[Begin Data shown]

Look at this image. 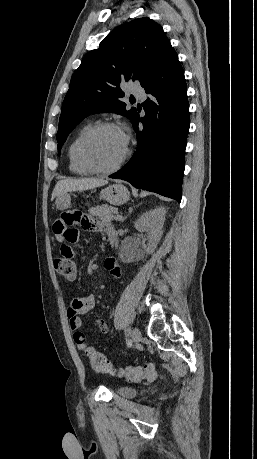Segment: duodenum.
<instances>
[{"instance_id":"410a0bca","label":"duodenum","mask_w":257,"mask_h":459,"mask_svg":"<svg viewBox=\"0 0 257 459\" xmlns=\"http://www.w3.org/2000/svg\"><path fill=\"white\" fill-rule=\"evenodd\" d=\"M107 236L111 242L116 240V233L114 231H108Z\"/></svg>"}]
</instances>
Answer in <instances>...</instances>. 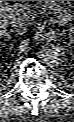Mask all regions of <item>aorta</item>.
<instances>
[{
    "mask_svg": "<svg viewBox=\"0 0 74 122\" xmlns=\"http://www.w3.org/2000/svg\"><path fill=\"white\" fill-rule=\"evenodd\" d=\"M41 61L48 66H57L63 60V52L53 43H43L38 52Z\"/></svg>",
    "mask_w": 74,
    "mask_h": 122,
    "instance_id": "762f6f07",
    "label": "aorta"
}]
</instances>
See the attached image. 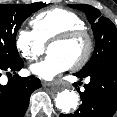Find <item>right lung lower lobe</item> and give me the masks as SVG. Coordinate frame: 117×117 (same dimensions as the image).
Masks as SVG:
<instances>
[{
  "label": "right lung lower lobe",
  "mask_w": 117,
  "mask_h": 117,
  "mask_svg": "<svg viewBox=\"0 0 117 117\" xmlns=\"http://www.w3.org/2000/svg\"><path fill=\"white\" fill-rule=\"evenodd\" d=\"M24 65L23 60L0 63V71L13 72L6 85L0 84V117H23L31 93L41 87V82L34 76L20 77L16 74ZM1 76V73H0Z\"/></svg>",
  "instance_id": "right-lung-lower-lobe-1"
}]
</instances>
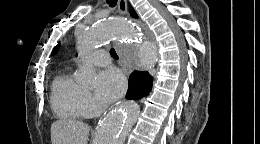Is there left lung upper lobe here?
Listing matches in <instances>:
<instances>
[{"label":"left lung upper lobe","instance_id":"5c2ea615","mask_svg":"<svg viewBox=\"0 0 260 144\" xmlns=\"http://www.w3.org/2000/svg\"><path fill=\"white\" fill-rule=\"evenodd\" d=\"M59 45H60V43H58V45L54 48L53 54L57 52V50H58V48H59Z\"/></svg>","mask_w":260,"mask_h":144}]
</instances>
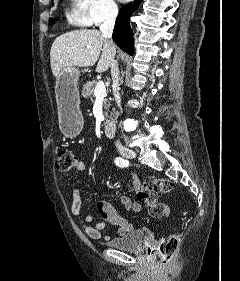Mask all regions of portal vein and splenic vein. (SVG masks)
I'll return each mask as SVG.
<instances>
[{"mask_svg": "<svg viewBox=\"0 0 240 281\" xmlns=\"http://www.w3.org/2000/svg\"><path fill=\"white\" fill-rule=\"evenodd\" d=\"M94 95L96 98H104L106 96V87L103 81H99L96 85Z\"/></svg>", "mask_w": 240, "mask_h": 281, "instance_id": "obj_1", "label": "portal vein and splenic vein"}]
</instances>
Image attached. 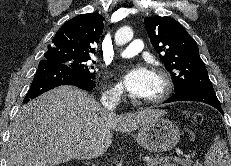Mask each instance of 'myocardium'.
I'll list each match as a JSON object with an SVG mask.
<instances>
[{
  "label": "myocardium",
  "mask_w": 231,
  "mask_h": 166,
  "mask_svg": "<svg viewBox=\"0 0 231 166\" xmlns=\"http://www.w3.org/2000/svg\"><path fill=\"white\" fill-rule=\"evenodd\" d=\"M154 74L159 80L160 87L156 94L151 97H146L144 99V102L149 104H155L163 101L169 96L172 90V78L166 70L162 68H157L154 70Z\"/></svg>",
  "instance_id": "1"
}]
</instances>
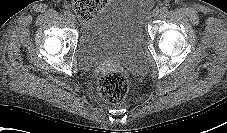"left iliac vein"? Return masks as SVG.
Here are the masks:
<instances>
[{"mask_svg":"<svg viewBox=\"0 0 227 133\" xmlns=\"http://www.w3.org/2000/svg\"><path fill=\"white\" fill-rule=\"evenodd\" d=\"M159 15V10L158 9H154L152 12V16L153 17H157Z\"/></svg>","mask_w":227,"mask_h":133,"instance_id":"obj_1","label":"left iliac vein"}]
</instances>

[End Data shown]
[Begin Data shown]

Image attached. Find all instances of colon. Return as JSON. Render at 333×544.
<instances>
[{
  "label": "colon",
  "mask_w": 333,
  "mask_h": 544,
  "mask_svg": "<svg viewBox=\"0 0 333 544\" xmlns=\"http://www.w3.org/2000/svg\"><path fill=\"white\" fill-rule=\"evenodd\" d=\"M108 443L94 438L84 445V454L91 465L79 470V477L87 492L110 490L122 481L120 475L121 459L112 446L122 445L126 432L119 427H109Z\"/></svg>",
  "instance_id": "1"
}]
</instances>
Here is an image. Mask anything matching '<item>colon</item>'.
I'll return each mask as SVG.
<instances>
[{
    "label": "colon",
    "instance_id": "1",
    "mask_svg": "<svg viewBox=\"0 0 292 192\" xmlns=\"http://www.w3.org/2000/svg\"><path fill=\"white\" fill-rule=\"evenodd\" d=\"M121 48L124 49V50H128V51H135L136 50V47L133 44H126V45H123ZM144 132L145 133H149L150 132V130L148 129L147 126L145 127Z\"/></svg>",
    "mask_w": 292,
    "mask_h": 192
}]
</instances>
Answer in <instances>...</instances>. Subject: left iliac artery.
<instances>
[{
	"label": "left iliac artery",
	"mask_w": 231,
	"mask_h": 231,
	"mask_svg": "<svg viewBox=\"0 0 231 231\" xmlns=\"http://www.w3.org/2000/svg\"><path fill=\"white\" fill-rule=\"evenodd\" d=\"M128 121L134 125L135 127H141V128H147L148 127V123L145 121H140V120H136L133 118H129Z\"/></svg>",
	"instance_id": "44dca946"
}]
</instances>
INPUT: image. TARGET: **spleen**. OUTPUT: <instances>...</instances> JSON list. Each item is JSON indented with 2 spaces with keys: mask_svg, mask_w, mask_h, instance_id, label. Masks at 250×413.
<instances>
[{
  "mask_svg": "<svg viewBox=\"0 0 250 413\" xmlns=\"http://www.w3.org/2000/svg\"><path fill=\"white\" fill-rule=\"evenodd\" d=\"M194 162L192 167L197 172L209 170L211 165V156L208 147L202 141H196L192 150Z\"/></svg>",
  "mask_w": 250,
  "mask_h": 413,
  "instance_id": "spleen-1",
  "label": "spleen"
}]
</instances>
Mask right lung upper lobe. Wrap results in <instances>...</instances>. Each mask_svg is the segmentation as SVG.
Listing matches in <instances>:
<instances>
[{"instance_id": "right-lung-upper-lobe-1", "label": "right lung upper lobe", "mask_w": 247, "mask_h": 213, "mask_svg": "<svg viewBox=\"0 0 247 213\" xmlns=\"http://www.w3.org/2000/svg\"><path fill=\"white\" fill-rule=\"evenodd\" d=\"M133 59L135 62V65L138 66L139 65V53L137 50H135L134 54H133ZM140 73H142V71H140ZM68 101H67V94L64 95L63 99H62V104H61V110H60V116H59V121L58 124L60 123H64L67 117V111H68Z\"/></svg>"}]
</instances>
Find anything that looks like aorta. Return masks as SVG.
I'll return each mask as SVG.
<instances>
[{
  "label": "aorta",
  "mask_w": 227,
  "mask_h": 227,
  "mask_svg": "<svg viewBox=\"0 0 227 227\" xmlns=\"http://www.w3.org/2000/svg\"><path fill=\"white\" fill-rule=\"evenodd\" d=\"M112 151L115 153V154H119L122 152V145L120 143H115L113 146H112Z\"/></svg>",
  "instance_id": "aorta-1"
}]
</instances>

[End Data shown]
[Begin Data shown]

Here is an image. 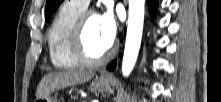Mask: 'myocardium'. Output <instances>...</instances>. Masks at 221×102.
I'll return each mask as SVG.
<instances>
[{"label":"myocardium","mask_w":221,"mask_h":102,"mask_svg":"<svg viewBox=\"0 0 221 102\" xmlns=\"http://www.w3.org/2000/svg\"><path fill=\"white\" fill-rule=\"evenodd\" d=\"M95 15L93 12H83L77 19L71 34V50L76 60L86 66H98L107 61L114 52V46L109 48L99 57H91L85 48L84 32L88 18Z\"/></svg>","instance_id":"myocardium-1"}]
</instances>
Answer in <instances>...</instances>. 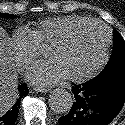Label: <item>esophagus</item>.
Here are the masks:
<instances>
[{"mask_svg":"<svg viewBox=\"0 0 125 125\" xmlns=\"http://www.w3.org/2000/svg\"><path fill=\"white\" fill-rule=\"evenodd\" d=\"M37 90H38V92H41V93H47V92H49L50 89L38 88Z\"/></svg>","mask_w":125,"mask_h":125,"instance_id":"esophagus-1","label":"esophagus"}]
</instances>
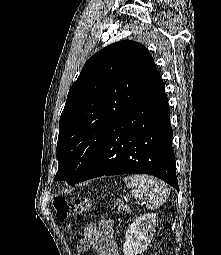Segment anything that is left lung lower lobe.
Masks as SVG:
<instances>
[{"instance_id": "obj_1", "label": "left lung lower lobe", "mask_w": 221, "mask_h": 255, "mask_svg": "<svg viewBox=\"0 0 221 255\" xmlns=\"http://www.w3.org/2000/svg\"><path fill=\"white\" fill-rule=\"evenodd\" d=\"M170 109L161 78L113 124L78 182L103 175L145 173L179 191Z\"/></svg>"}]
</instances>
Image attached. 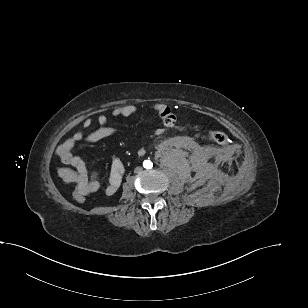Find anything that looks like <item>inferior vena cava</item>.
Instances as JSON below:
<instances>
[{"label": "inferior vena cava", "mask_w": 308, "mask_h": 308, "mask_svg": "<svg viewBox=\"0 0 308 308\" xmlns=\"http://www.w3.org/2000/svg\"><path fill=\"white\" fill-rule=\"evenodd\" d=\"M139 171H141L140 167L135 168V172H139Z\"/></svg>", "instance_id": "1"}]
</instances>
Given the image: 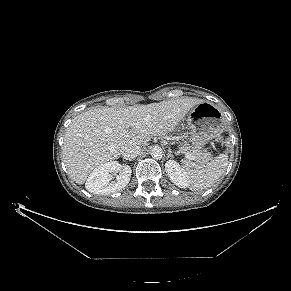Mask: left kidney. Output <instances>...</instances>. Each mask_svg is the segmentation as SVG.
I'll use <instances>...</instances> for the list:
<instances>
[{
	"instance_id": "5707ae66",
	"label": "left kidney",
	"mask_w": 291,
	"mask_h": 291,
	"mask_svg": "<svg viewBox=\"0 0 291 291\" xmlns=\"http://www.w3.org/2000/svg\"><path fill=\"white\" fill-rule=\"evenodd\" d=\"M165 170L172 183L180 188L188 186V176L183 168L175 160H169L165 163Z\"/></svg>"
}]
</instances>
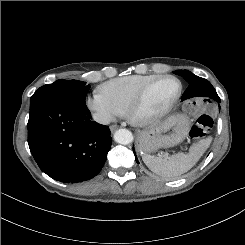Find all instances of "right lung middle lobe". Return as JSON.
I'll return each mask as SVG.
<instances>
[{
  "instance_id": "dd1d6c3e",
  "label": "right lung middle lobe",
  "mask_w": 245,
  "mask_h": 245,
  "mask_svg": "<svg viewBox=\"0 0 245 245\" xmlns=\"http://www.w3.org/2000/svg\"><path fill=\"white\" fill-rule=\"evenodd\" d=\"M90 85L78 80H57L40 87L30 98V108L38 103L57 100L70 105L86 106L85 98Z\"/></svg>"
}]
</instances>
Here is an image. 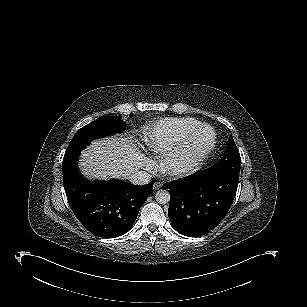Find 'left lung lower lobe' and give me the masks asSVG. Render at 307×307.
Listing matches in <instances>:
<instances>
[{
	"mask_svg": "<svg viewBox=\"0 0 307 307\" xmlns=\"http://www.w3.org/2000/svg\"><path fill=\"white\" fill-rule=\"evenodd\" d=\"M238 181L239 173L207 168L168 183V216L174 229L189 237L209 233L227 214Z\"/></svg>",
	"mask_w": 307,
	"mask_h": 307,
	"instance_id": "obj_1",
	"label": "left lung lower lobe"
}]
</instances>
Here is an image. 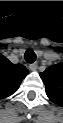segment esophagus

[End Data shown]

- **Given request**
Count the lines in the material above that contain the string "artery". Give only the number.

- **Response for this exercise**
2